A number of preschools in Hanoi and Ho Chi Minh City continue to offer English classes despite a ban by the Ministry of Education and Training three months ago.
The ministry had ordered kindergartens across the country to stop offering English programs in any form, including extra-curricular programs, following a Thanh Nien exposé about the surfeit of such classes.
But Thanh Nien has found that a number of preschools in large cities are ignoring the ban.
In Hanoi, 20.10 Kindergarten has made English lessons compulsory for students in “high-quality” classes and optional for normal classes, and charges VND450,000 (US$21.4) per month.
Another public preschool, Ly Thuong Kiet Kindergarten, is offering optional English classes twice a week at VND160,000 a month.
Private preschools are also advertising bilingual programs.
The same thing is happening in HCMC.
The parent of a preschool student in District 7 told Thanh Nien the school has posted an announcement by its partner POLY, a South Korean education company which opened a local office in 2010, urging parents to sign their children up for English classes in the new term.
Parents of some preschool students in districts 3 and 5 said they still pay VND170,000 a month for English classes because they have not heard about the ban.
Some preschools are cooperating with other education companies to offer English programs for students.

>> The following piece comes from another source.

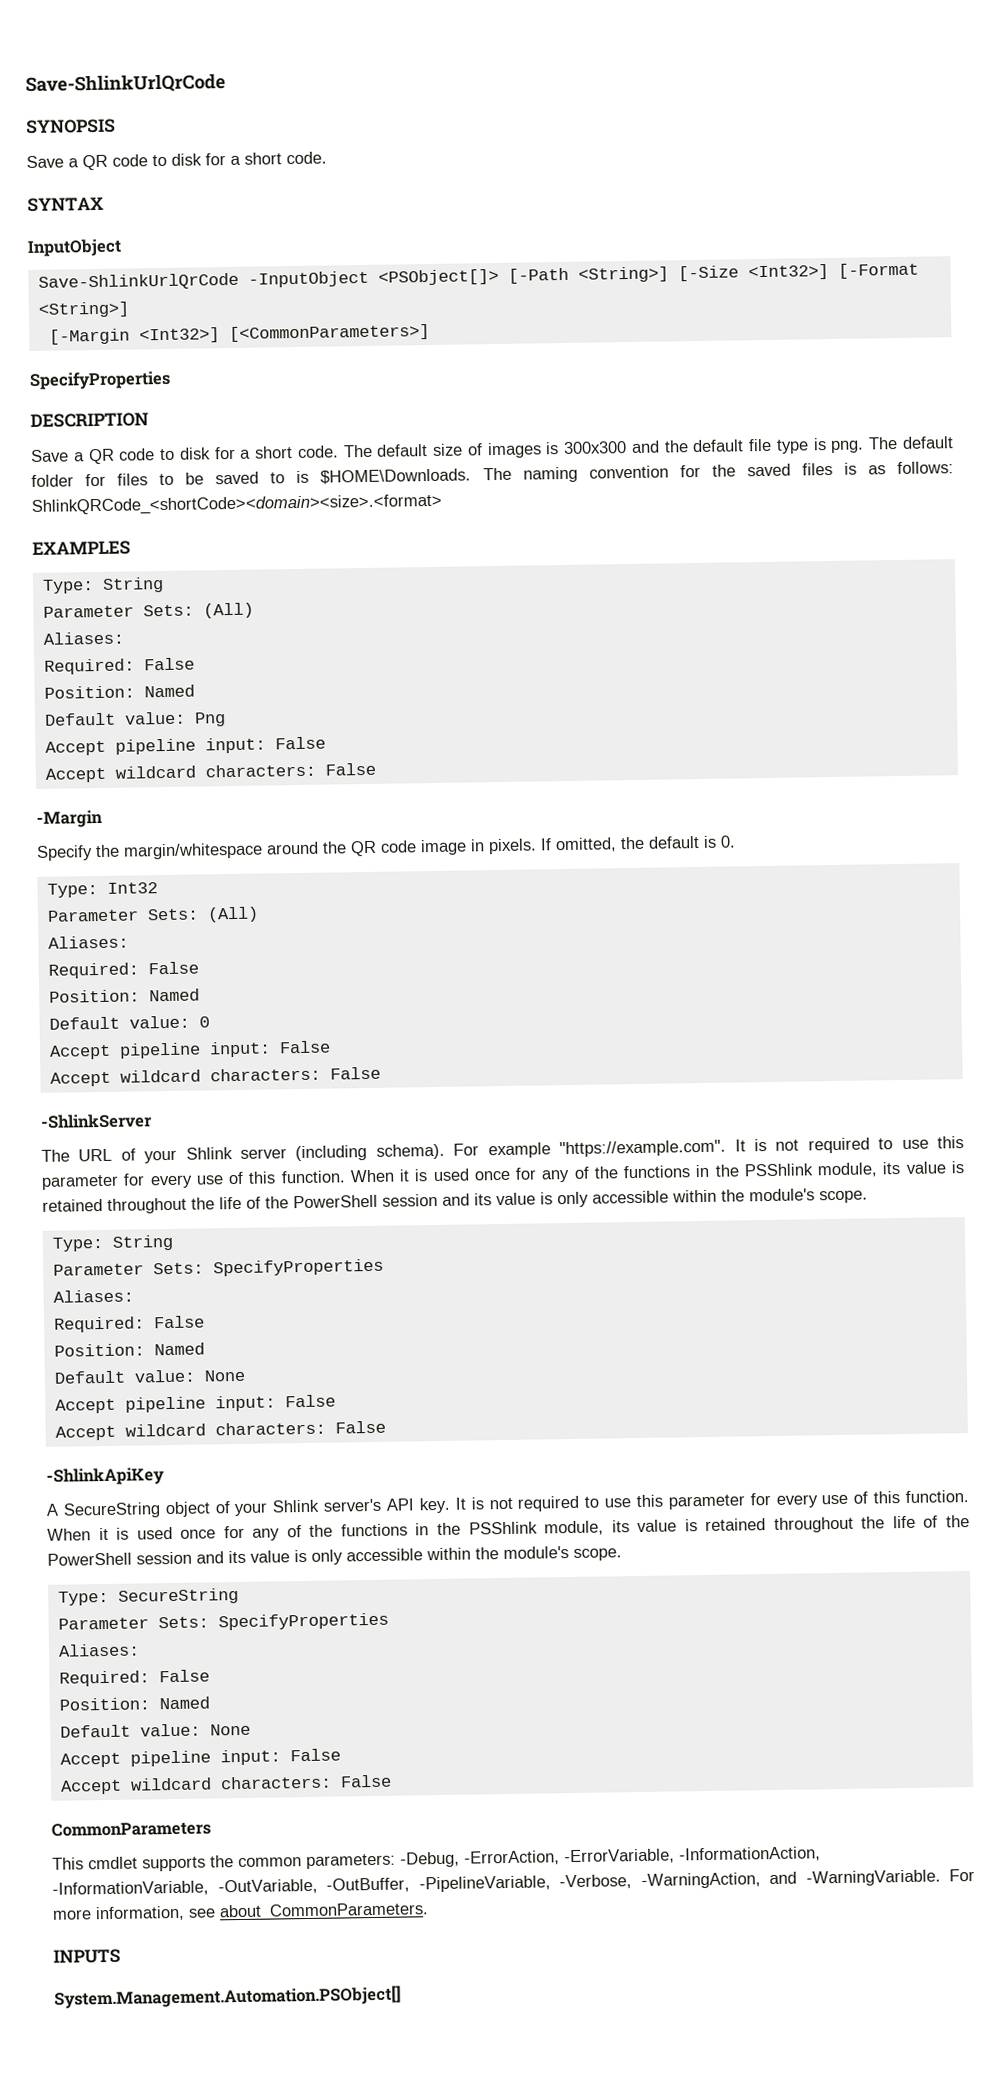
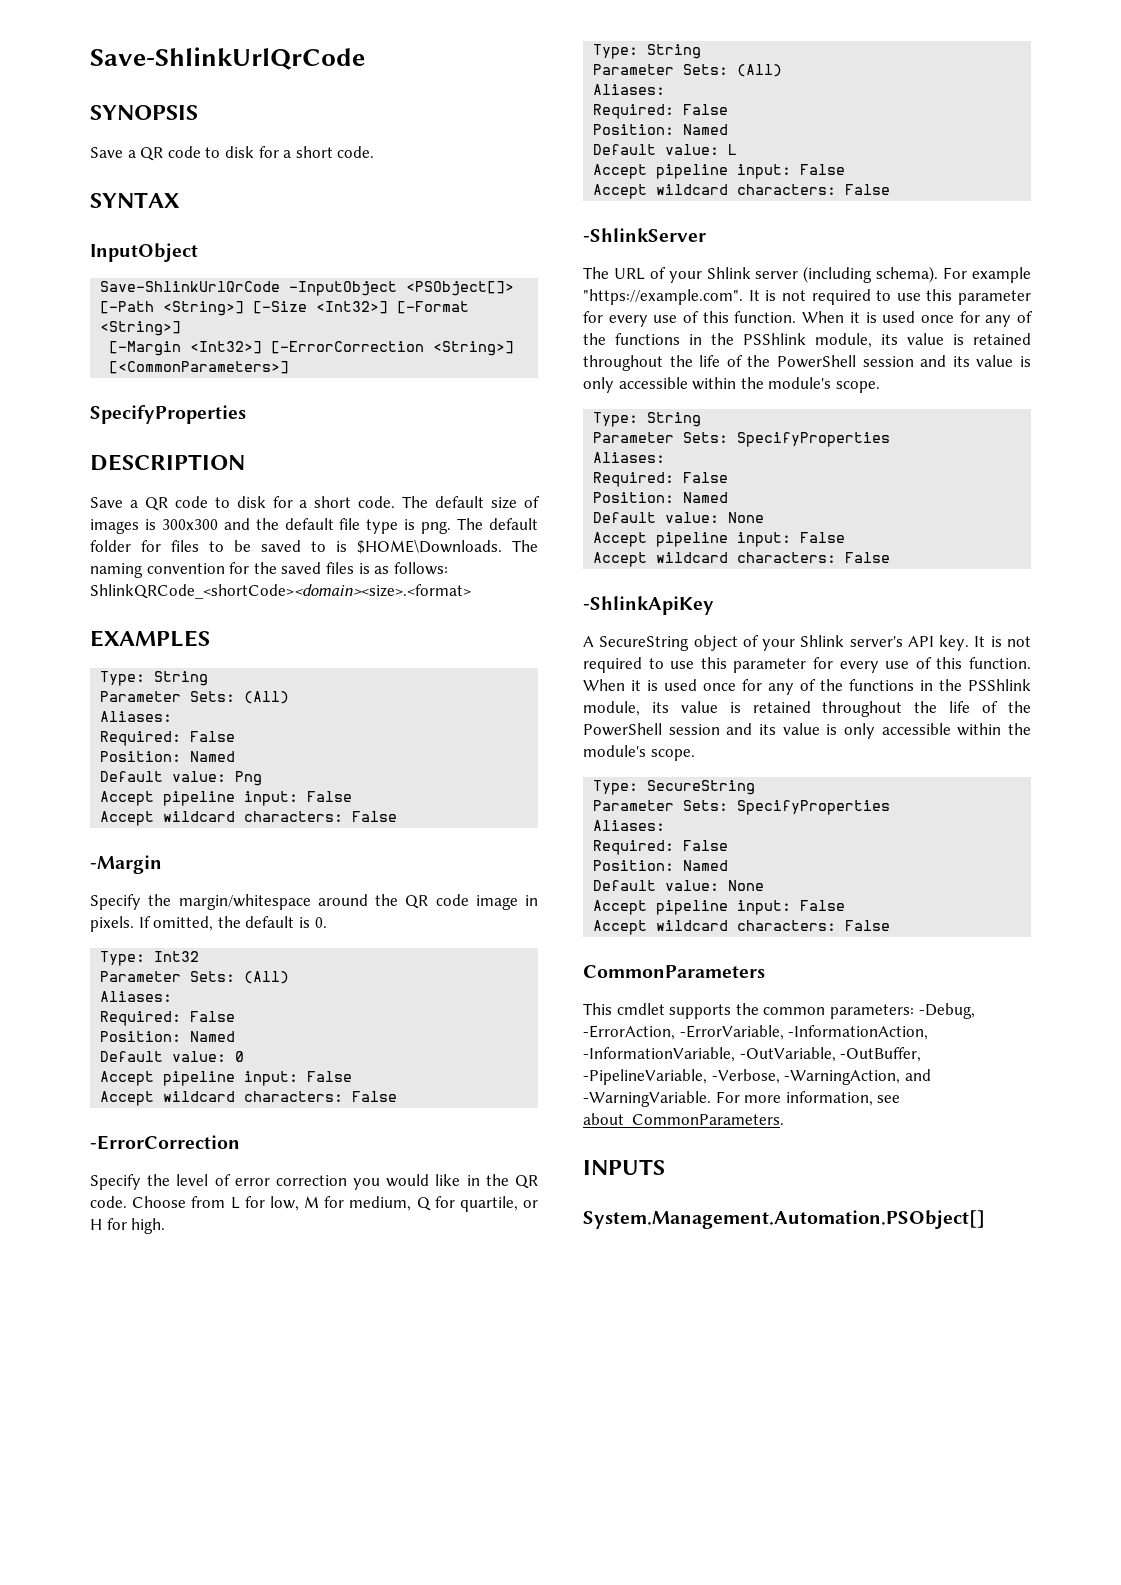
(220, 335) none -> [271,341,515,356] [-ErrorCorrection <String>]
(381, 1073) none -> [90,1135,240,1150] [90,1174,538,1190] [90,1196,538,1212] [90,1218,166,1234] [593,44,702,59] [593,64,783,77] [593,84,666,95] [593,104,729,119] [593,124,729,135] [593,144,738,155] [593,164,846,179] [593,184,891,199] // -ErrorCorrection // Specify the level of error correction you would like in the QR code. Choose from L for low, M for medium, Q for quartile, or H for high. // Type: String // Parameter Sets: (All) // Aliases: // Required: False // Position: Named // Default value: L // Accept pipeline input: False // Accept wildcard characters: False

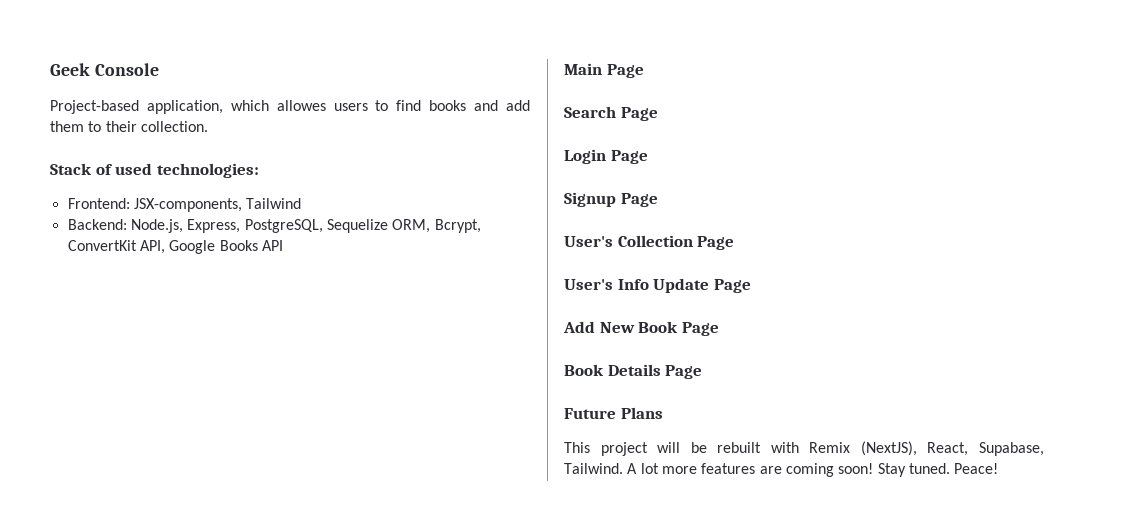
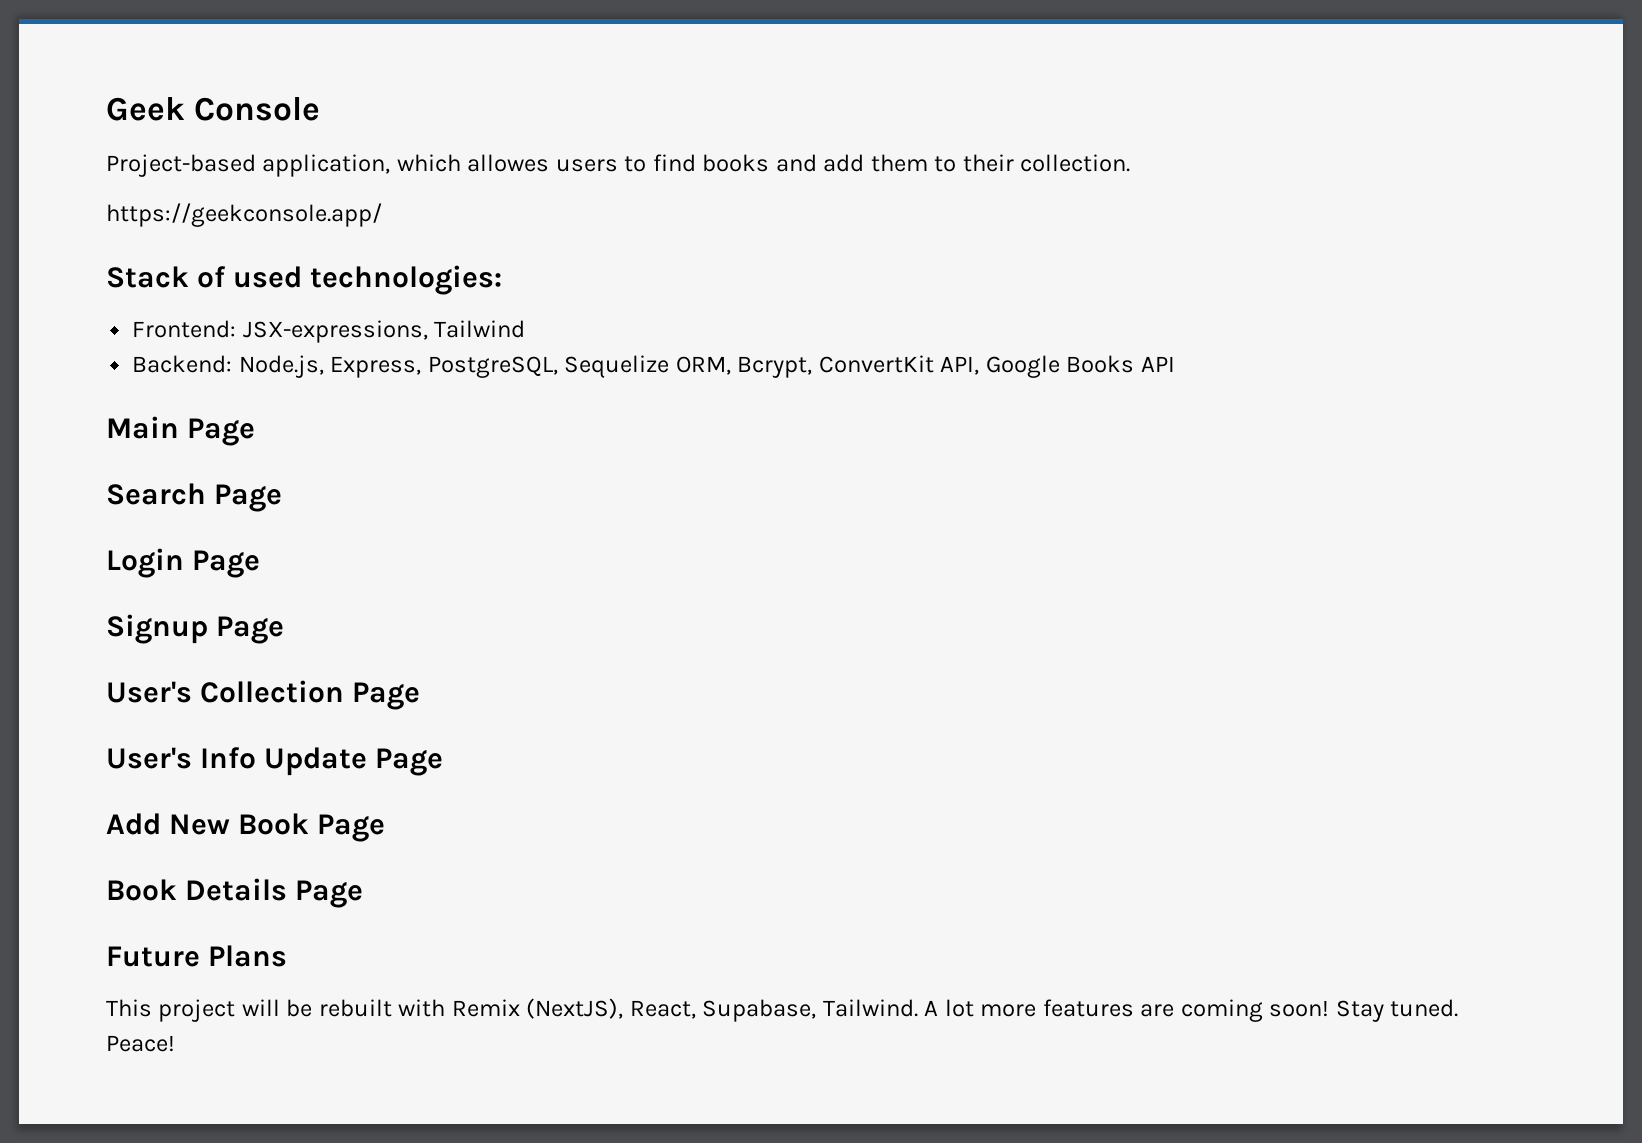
(208, 126) none -> [106,203,382,227] // https://geekconsole.app/
[133,198,242,212] JSX-components, -> [242,320,428,343] JSX-expressions,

Education officials in HCMC told Thanh Nien they have not received instructions from the city's education department about the suspension of English programs in kindergartens.
Many pre-schools in Hanoi and HCMC advertise themselves as “international” because they teach English though they are otherwise poorly equipped.
Some experts warn that the poor teaching of English in kindergartens could cause long-term harm to children.